Governor Cuomo is in talks with legislative leaders on a gun control package that he could introduce as part of his State of the State message on January 9th.

The governor says the state’s gun control laws, among the strictest in the nation, could still use some further revisions. He’s trying to find common ground with legislative leaders, in order to present a package of bills early next month that could be passed by the legislature.

New York State has an assault weapons ban, but it has not been updated since 1994 to prohibit new types of semi automatic weapons that have come on the market.  The gun used in the Newtown, Connecticut shootings is currently legal in New York.  The list of banned cartridges that can hold multiple bullets has also not been revised in 18 years. A report in the Daily News Thursday says the governor wants to expand the assault weapons ban to include all fire arms with clips that hold more than seven bullets.

Cuomo says changes need to be made.

“Our assault weapon law has significant flaws and significant loopholes,” said Cuomo.

There had been talk around the Capitol of holding a special session on gun control measures before December 31st, but Cuomo says he’s focusing instead on honing a package of bills that he can introduce in his State of the State message in early January.

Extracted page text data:
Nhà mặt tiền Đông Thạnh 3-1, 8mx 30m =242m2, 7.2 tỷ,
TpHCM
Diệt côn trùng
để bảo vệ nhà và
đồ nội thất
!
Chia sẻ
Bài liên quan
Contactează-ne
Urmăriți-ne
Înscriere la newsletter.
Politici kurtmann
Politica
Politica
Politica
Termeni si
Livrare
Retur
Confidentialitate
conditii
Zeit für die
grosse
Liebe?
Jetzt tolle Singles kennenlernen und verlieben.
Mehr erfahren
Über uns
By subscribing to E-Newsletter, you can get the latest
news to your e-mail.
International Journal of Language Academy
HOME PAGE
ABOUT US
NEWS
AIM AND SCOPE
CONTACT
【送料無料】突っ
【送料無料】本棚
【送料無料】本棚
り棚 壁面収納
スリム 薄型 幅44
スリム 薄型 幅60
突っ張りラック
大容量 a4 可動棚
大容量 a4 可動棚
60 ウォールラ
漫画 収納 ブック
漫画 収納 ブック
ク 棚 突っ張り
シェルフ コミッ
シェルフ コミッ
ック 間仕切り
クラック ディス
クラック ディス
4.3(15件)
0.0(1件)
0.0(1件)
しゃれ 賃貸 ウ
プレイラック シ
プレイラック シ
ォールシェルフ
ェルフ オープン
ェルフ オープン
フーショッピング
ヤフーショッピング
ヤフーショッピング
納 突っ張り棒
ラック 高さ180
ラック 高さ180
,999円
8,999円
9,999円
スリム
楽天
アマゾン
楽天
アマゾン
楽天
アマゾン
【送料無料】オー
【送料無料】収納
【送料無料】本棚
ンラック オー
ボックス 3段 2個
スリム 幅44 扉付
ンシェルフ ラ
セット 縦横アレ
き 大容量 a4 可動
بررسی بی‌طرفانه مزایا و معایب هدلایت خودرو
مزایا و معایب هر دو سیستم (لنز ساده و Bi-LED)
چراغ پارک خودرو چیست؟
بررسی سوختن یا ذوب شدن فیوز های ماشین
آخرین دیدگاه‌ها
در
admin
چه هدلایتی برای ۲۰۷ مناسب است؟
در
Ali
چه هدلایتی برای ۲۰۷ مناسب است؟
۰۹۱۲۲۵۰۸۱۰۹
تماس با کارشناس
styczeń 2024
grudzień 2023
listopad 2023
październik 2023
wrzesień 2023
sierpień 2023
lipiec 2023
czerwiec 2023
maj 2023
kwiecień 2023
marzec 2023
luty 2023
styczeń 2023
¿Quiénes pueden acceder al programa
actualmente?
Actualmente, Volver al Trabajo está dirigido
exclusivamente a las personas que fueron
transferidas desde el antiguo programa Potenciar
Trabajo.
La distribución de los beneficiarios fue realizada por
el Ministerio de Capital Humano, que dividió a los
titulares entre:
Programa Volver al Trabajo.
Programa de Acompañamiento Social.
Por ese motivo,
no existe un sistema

§ **Required actions**:
- a) In the gun control article:
(i) On what date could the governor introduce the package as part of his State of the State message?
(ii) Since what year has New York's assault weapons ban gone without an update?
(iii) According to the Daily News report, what firearms would the expanded ban include?
- b) Which numbers, in digits or in words, appear in the gun control article? Give each one with the words it goes with.
- c) Could you pick up the gun control article after its final sentence and continue it for another paragraph?
None of these rows are needed.

§ **Solved problems**:
- a)
(i) January 9th
(ii) 1994
(iii) All firearms with clips that hold more than seven bullets

- b)
January 9th
1994
18 years
seven bullets
December 31st

- c)
Spokesmen for the Senate leadership coalition and Majority Party Democrats in the Assembly say there are no plans right now to hold a session before the New Year.

Assembly Speaker Sheldon Silver wants to move quickly in January, though, and says he intends to re- introduce a lengthy list of gun control measures as soon as the legislature reconvenes.  Silver says he too wants to tighten the assault weapons ban, as well as take other steps.

“Child safety locks, and even micro stamping bullets, so we can better investigate when there is a shooting,” Silver said.

Proponents of micro stamping of bullets say it would help the police find criminals who use guns to commit crimes.

Newly elected Senate Democratic Leader Andrea Stewart Cousins says Democrats in the Senate are ready to act, saying communities in New York have had to “endure the horror of gun violence for far too long”.

The mainstream Democrats are not in charge of the Senate, however. The Senate will be run next year by a coalition government including all of the chamber’s Republicans, plus six Democrats. Five of the Democrats are part of the break away Independent Democratic Conference.  

IDC leader Senator Jeff Klein says he “wholeheartedly” supports swift action on gun measures. He says at the top of the list is “immediate” closure of what he calls “inexplicable loopholes” that he says puts dangerous weapons in the hands of those who should never be allowed near a gun.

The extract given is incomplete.